Artificial Intelligence — Natural Language Processing
2026-05-19LLM Architecture Overview
Main Notes
Definition
A Large Language Model is a deep-learning model trained on massive text corpora to understand and generate human-like text. Built on the Transformer architecture (Vaswani et al., 2017). Parameters range from billions to trillions.
Key Components
Tokenizer — splits raw text into tokens (subwords via BPE or WordPiece)
Embeddings — maps each token to a dense vector in high-dimensional space
Output Head — projects final hidden state to vocabulary probabilities (softmax)
Self-Attention core mechanism
Every token attends to every other token in the context window simultaneously. Multi-head attention runs in parallel across H heads, each learning different relationship patterns.
Pre-training — next-token prediction on trillions of tokens (self-supervised, no labels)
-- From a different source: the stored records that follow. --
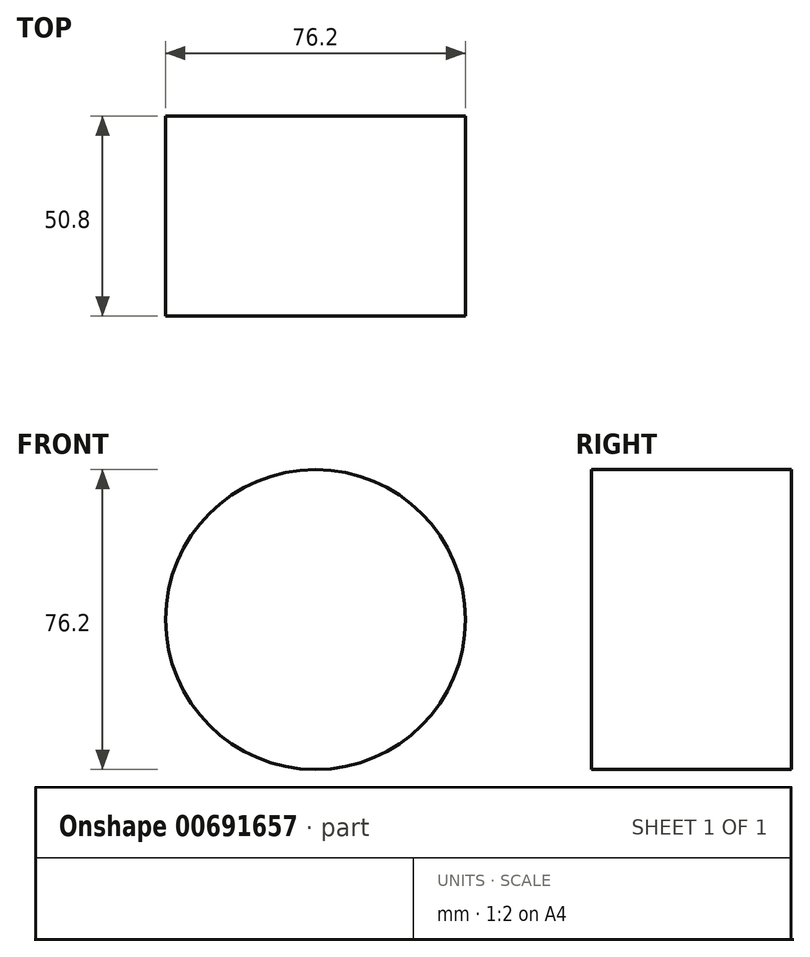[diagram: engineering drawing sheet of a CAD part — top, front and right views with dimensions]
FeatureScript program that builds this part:
annotation { "Feature Type Name" : "Feature", "Feature Type Description" : "" }
export const myFeature = defineFeature(function(context is Context, id is Id, definition is map)
    precondition{}
    {
        {
            var Q0;
            Q0=qCreatedBy(makeId("Front.planeOp"),FACE);
            var sketch = newSketch(context, id + "F0", { "sketchPlane" : qUnion([Q0])});
            skCircle(sketch, "E0", {"center": v(0, 0) * mm, "radius": 38.1 * mm});
            skSolve(sketch);
        }
        {
            var Q0;
            Q0=makeQuery(id+"F0.imprint","IMPRINT",FACE,{"disambiguationData":[TD([[makeQuery(id+"F0.imprint","IMPRINT",EDGE,{"derivedFrom":sQuery(id+"F0.wireOp",EDGE,"E0")}),1.0]])]});
            extrude(context, id + "F1", {"entities" : qUnion([Q0]), "depth" : 12.7 * mm, "offsetDistance" : 25.4 * mm});
        }
        {
            var Q0;
            Q0=makeQuery(id+"F1.opExtrude","CAP_FACE",FACE,{"disambiguationData":[OSD([sQuery(id+"F0.wireOp",EDGE,"E0")])],"isStart":false});
            extrude(context, id + "F2", {"entities" : qUnion([Q0]), "operationType" : NewBodyOperationType.ADD, "depth" : 25.4 * mm, "offsetDistance" : 25.4 * mm});
        }
        {
            var Q0;
            Q0=makeQuery(id+"F2.opExtrude","CAP_FACE",FACE,{"disambiguationData":[OSD([sQuery(id+"F0.wireOp",EDGE,"E0")])],"isStart":false});
            extrude(context, id + "F3", {"entities" : qUnion([Q0]), "operationType" : NewBodyOperationType.ADD, "depth" : 12.7 * mm, "offsetDistance" : 25.4 * mm});
        }
        {
            var Q0;
            Q0=qCreatedBy(makeId("Front.planeOp"),FACE);
            var sketch = newSketch(context, id + "F4", { "sketchPlane" : qUnion([Q0])});
            skLineSegment(sketch, "E1", {"start": v(0, 39.12) * mm, "end": v(99.64, 56.54) * mm});
            skLineSegment(sketch, "E2", {"start": v(0, -38.23) * mm, "end": v(99.64, -55.65) * mm});
            skLineSegment(sketch, "E3", {"start": v(99.64, -55.65) * mm, "end": v(99.64, 56.54) * mm});
            skSolve(sketch);
        }
        {
            var Q0;
            Q0=sQuery(id+"F4.wireOp",EDGE,"E1");
            var Q1;
            Q1=sQuery(id+"F4.wireOp",EDGE,"E3");
            var Q2;
            Q2=sQuery(id+"F4.wireOp",EDGE,"E2");
            extrude(context, id + "F5", {"bodyType" : ToolBodyType.SURFACE, "surfaceEntities" : qUnion([Q0, Q1, Q2]), "depth" : 37.08 * mm, "offsetDistance" : 25.4 * mm, "hasSecondDirection" : true, "secondDirectionOppositeDirection" : false, "secondDirectionDepth" : 7.37 * mm});
        }
    });
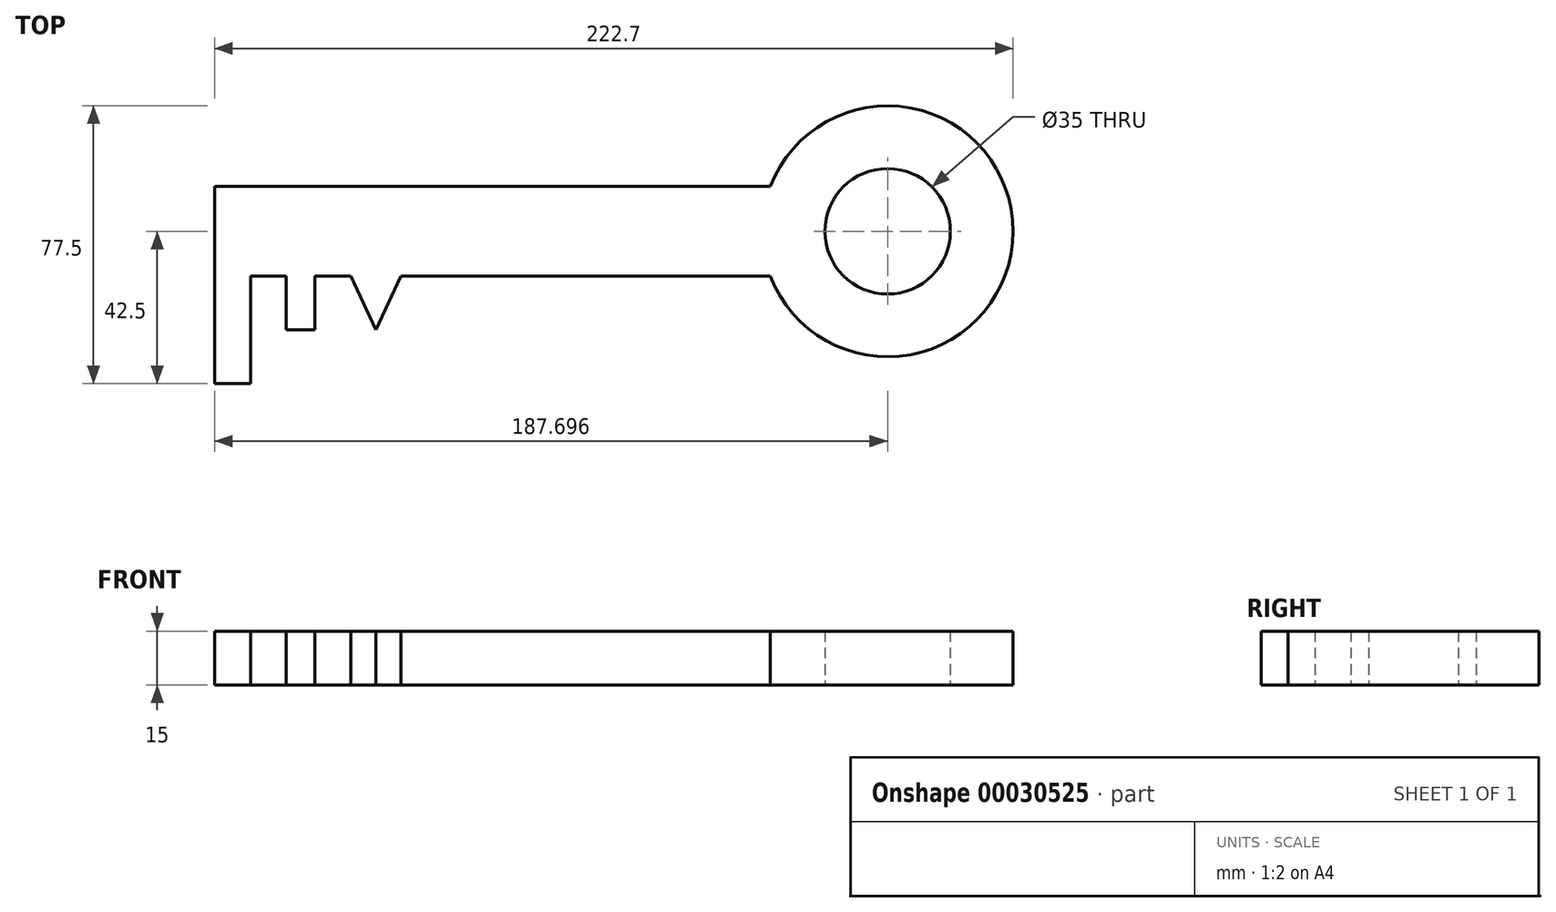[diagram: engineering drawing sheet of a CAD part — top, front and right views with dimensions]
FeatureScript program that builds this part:
annotation { "Feature Type Name" : "Feature", "Feature Type Description" : "" }
export const myFeature = defineFeature(function(context is Context, id is Id, definition is map)
    precondition{}
    {
        {
            var Q0;
            Q0=qCreatedBy(makeId("Top.planeOp"),FACE);
            var sketch = newSketch(context, id + "F0", { "sketchPlane" : qUnion([Q0])});
            skLineSegment(sketch, "E0.bottom", {"start": v(-75.45, 25) * mm, "end": v(79.55, 25) * mm});
            skLineSegment(sketch, "E0.top", {"start": v(-75.45, 0) * mm, "end": v(-55.45, 0) * mm});
            skLineSegment(sketch, "E0.left", {"start": v(-75.45, 25) * mm, "end": v(-75.45, 0) * mm});
            skLineSegment(sketch, "E1.top", {"start": v(-75.45, -30) * mm, "end": v(-65.45, -30) * mm});
            skLineSegment(sketch, "E1.left", {"start": v(-75.45, 0) * mm, "end": v(-75.45, -30) * mm});
            skLineSegment(sketch, "E1.right", {"start": v(-65.45, 0) * mm, "end": v(-65.45, -30) * mm});
            skLineSegment(sketch, "E2.top", {"start": v(-47.45, -15) * mm, "end": v(-55.45, -15) * mm});
            skLineSegment(sketch, "E2.left", {"start": v(-47.45, 0) * mm, "end": v(-47.45, -15) * mm});
            skLineSegment(sketch, "E2.right", {"start": v(-55.45, 0) * mm, "end": v(-55.45, -15) * mm});
            skLineSegment(sketch, "E3", {"start": v(-37.45, 0) * mm, "end": v(-30.45, -15) * mm});
            skLineSegment(sketch, "E4", {"start": v(-30.45, -15) * mm, "end": v(-23.45, 0) * mm});
            skArc(sketch, "E5", {"start": v(79.55, 0) * mm, "mid": v(147.25, 12.5) * mm, "end": v(79.55, 25) * mm});
            skCircle(sketch, "E6", {"center": v(112.25, 12.5) * mm, "radius": 17.5 * mm});
            skLineSegment(sketch, "E7", {"start": v(-75.45, 12.5) * mm, "end": v(112.25, 12.5) * mm});
            skLineSegment(sketch, "E8.trimOffspring", {"start": v(-23.45, 0) * mm, "end": v(79.55, 0) * mm});
            skLineSegment(sketch, "E9.trimOffspring", {"start": v(-47.45, 0) * mm, "end": v(-37.45, 0) * mm});
            skSolve(sketch);
        }
        {
            var Q0;
            {var subQ5=sQuery(id+"F0.wireOp",EDGE,"E0.bottom");Q0=makeQuery(id+"F0.imprint","IMPRINT",FACE,{"disambiguationData":[TD([[makeQuery(id+"F0.imprint","IMPRINT",EDGE,{"derivedFrom":subQ5}),-1.0]])]});}
            var Q1;
            Q1=makeQuery(id+"F0.imprint","IMPRINT",FACE,{"disambiguationData":[TD([[makeQuery(id+"F0.imprint","IMPRINT",EDGE,{"derivedFrom":sQuery(id+"F0.wireOp",EDGE,"E1.top")}),1.0]])]});
            extrude(context, id + "F1", {"entities" : qUnion([Q0, Q1]), "depth" : 15 * mm});
        }
    });
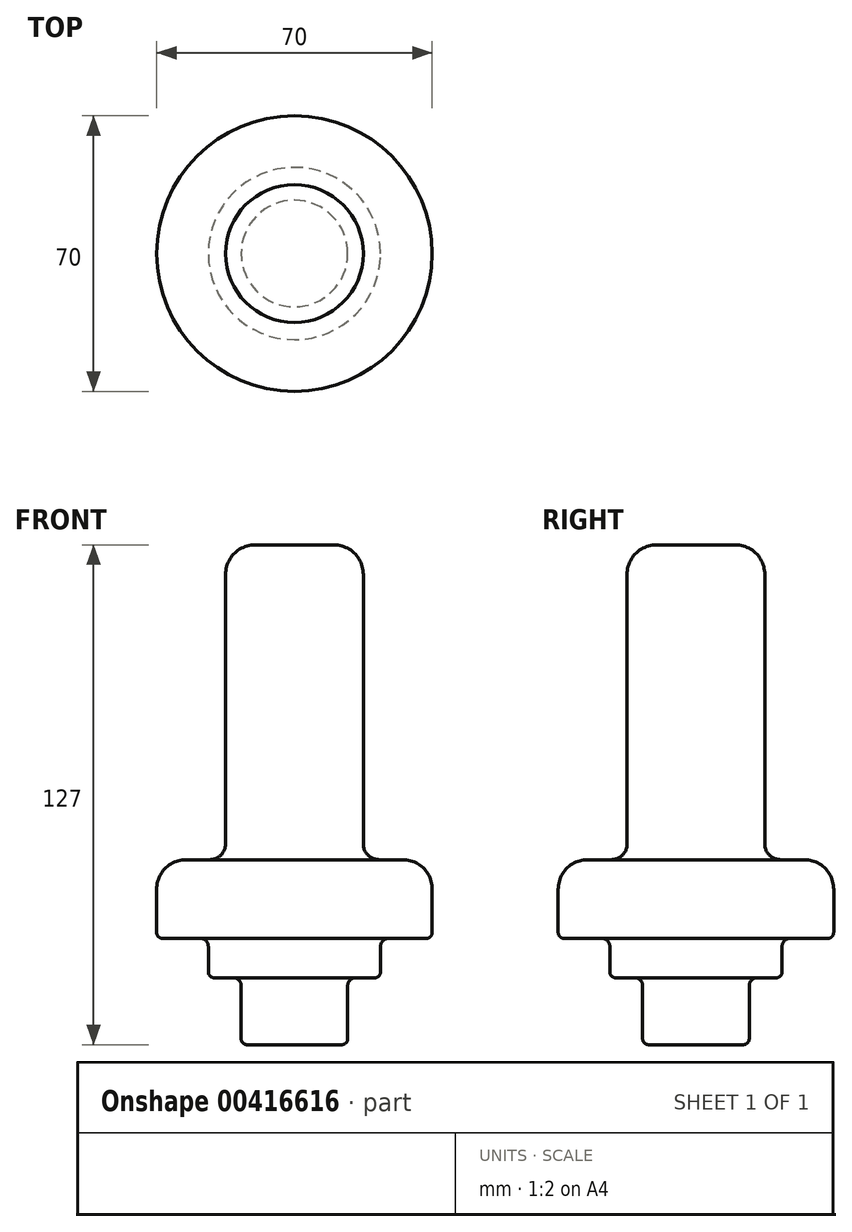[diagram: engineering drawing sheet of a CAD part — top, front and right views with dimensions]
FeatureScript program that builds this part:
annotation { "Feature Type Name" : "Feature", "Feature Type Description" : "" }
export const myFeature = defineFeature(function(context is Context, id is Id, definition is map)
    precondition{}
    {
        {
            var Q0;
            Q0=qCreatedBy(makeId("Front.planeOp"),FACE);
            var sketch = newSketch(context, id + "F0", { "sketchPlane" : qUnion([Q0])});
            skLineSegment(sketch, "E0.bottom", {"start": v(0, 0) * mm, "end": v(-12.04, 0) * mm});
            skLineSegment(sketch, "E0.top", {"start": v(0, 17) * mm, "end": v(-14.54, 17) * mm});
            skLineSegment(sketch, "E0.left", {"start": v(0, 0) * mm, "end": v(0, 17) * mm});
            skLineSegment(sketch, "E0.right", {"start": v(-13.54, 1.5) * mm, "end": v(-13.54, 15) * mm});
            skLineSegment(sketch, "E1.bottom", {"start": v(-15.54, 17) * mm, "end": v(-20.38, 17) * mm});
            skLineSegment(sketch, "E1.top", {"start": v(0, 27) * mm, "end": v(-22.38, 27) * mm});
            skLineSegment(sketch, "E1.left", {"start": v(0, 17) * mm, "end": v(0, 27) * mm});
            skLineSegment(sketch, "E1.right", {"start": v(-21.88, 18.5) * mm, "end": v(-21.88, 25) * mm});
            skLineSegment(sketch, "E2.bottom", {"start": v(-23.88, 27) * mm, "end": v(-33.5, 27) * mm});
            skLineSegment(sketch, "E2.top", {"start": v(-21.5, 47) * mm, "end": v(-27.5, 47) * mm});
            skLineSegment(sketch, "E2.left", {"start": v(0, 27) * mm, "end": v(0, 47) * mm});
            skLineSegment(sketch, "E2.right", {"start": v(-35, 28.5) * mm, "end": v(-35, 39.5) * mm});
            skPoint(sketch, "E3.oppositeSnap0", {"position": v(-17.5, 47) * mm});
            skLineSegment(sketch, "E3.top", {"start": v(0, 127) * mm, "end": v(-10, 127) * mm});
            skLineSegment(sketch, "E3.left", {"start": v(0, 47) * mm, "end": v(0, 127) * mm});
            skLineSegment(sketch, "E3.right", {"start": v(-17.5, 51) * mm, "end": v(-17.5, 119.5) * mm});
            skPoint(sketch, "E4.visualSharp", {"position": v(-17.5, 127) * mm});
            skArc(sketch, "E4.filletArc", {"start": v(-10, 127) * mm, "mid": v(-15.3, 124.8) * mm, "end": v(-17.5, 119.5) * mm});
            skPoint(sketch, "E5.visualSharp", {"position": v(-35, 47) * mm});
            skArc(sketch, "E5.filletArc", {"start": v(-27.5, 47) * mm, "mid": v(-32.8, 44.8) * mm, "end": v(-35, 39.5) * mm});
            skPoint(sketch, "E6.visualSharp", {"position": v(-35, 27) * mm});
            skArc(sketch, "E6.filletArc", {"start": v(-35, 28.5) * mm, "mid": v(-34.56, 27.44) * mm, "end": v(-33.5, 27) * mm});
            skPoint(sketch, "E7.visualSharp", {"position": v(-21.88, 17) * mm});
            skArc(sketch, "E7.filletArc", {"start": v(-21.88, 18.5) * mm, "mid": v(-21.44, 17.44) * mm, "end": v(-20.38, 17) * mm});
            skPoint(sketch, "E8.visualSharp", {"position": v(-13.54, 0) * mm});
            skArc(sketch, "E8.filletArc", {"start": v(-13.54, 1.5) * mm, "mid": v(-13.1, 0.44) * mm, "end": v(-12.04, 0) * mm});
            skPoint(sketch, "E9.newPointB", {"position": v(-13.54, 17) * mm});
            skArc(sketch, "E9.filletArc", {"start": v(-13.54, 15) * mm, "mid": v(-14.13, 16.41) * mm, "end": v(-15.54, 17) * mm});
            skArc(sketch, "E10.filletArc", {"start": v(-21.88, 25) * mm, "mid": v(-22.47, 26.41) * mm, "end": v(-23.88, 27) * mm});
            skPoint(sketch, "E11.newPointB", {"position": v(0, 47) * mm});
            skArc(sketch, "E11.filletArc", {"start": v(-21.5, 47) * mm, "mid": v(-18.67, 48.17) * mm, "end": v(-17.5, 51) * mm});
            skLineSegment(sketch, "E12", {"start": v(0, -28.36) * mm, "end": v(0, 131.29) * mm});
            skSolve(sketch);
        }
        {
            var Q0;
            {var subQ1=sQuery(id+"F0.wireOp",EDGE,"E0.bottom");Q0=makeQuery(id+"F0.imprint","IMPRINT",FACE,{"disambiguationData":[TD([[makeQuery(id+"F0.imprint","IMPRINT",EDGE,{"derivedFrom":subQ1}),-1.0]])]});}
            var Q1;
            Q1=qConstructionFilter(qBodyType(qCreatedBy(id+"F0",EDGE),BodyType.WIRE),ConstructionObject.NO);
            var Q2;
            Q2=sQuery(id+"F0.wireOp",EDGE,"E12");
            revolve(context, id + "F1", {"entities" : qUnion([Q0]), "surfaceEntities" : qUnion([Q1]), "axis" : qUnion([Q2]), "revolveType" : RevolveType.FULL});
        }
    });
Supervised Fine-tuning (SFT) — adapt to task-specific labeled instruction data
RLHF — human raters rank outputs; reward model trained; policy updated via PPO
Scaling Laws & Emergent Abilities
Performance scales predictably with compute, data, and parameters (Hoffmann et al., Chinchilla). Emergent capabilities — in-context learning, chain-of-thought, arithmetic — appear abruptly beyond certain scale thresholds and were not explicitly trained for.
Context Window
Maximum tokens processed in a single forward pass. GPT-3: 4K → GPT-4 Turbo: 128K → Gemini 1.5 Pro: 1M+. Larger windows enable document-level reasoning but memory scales quadratically — attention is O(n²).
Hallucinations
Models generate confident but factually incorrect text — trained to produce plausible continuations, not verified facts. Common mitigations:
RAG — ground responses in retrieved documents
Tool use — call external APIs and databases at inference time
Constitutional AI / RLHF — reduce sycophancy and over-confidence
Retrieval-Augmented Generation (RAG)
At inference time: (1) embed query → (2) retrieve top-k chunks from vector DB → (3) inject into prompt → (4) generate grounded response. Keeps knowledge current without retraining.
Prompt Engineering
Zero-shot — describe task only; rely on pre-trained world knowledge
Few-shot — provide 2–8 worked examples directly in the prompt
Chain-of-Thought (CoT) — "think step by step" unlocks multi-step reasoning
System prompts — persistent instructions shaping model persona and constraints
Key Limitations
No persistent memory across sessions without external storage layer
Knowledge cutoff date — stale on events beyond training data
Highly sensitive to prompt phrasing (brittle, fragile outputs)
High inference cost at scale (GPU/TPU hours, significant energy spend)
Bias and harmful stereotypes inherited from web-scraped training data
Mistral Large (Mistral AI) — efficient European open model
Summary
Large Language Models are Transformer-based neural networks pre-trained on internet-scale text to predict the next token.
Their power derives from self-attention — which captures rich contextual relationships across the full input — and
from scale, where billions of parameters unlock emergent reasoning not explicitly trained for.
The standard pipeline is self-supervised pre-training → supervised fine-tuning → RLHF alignment.
Core practical concerns include hallucinations (mitigated via RAG and tool use), bounded context windows,
knowledge cutoffs, and prompt sensitivity. Effective LLM deployment combines the right blend of prompt engineering,
fine-tuning, and retrieval augmentation matched to the requirements of the target task.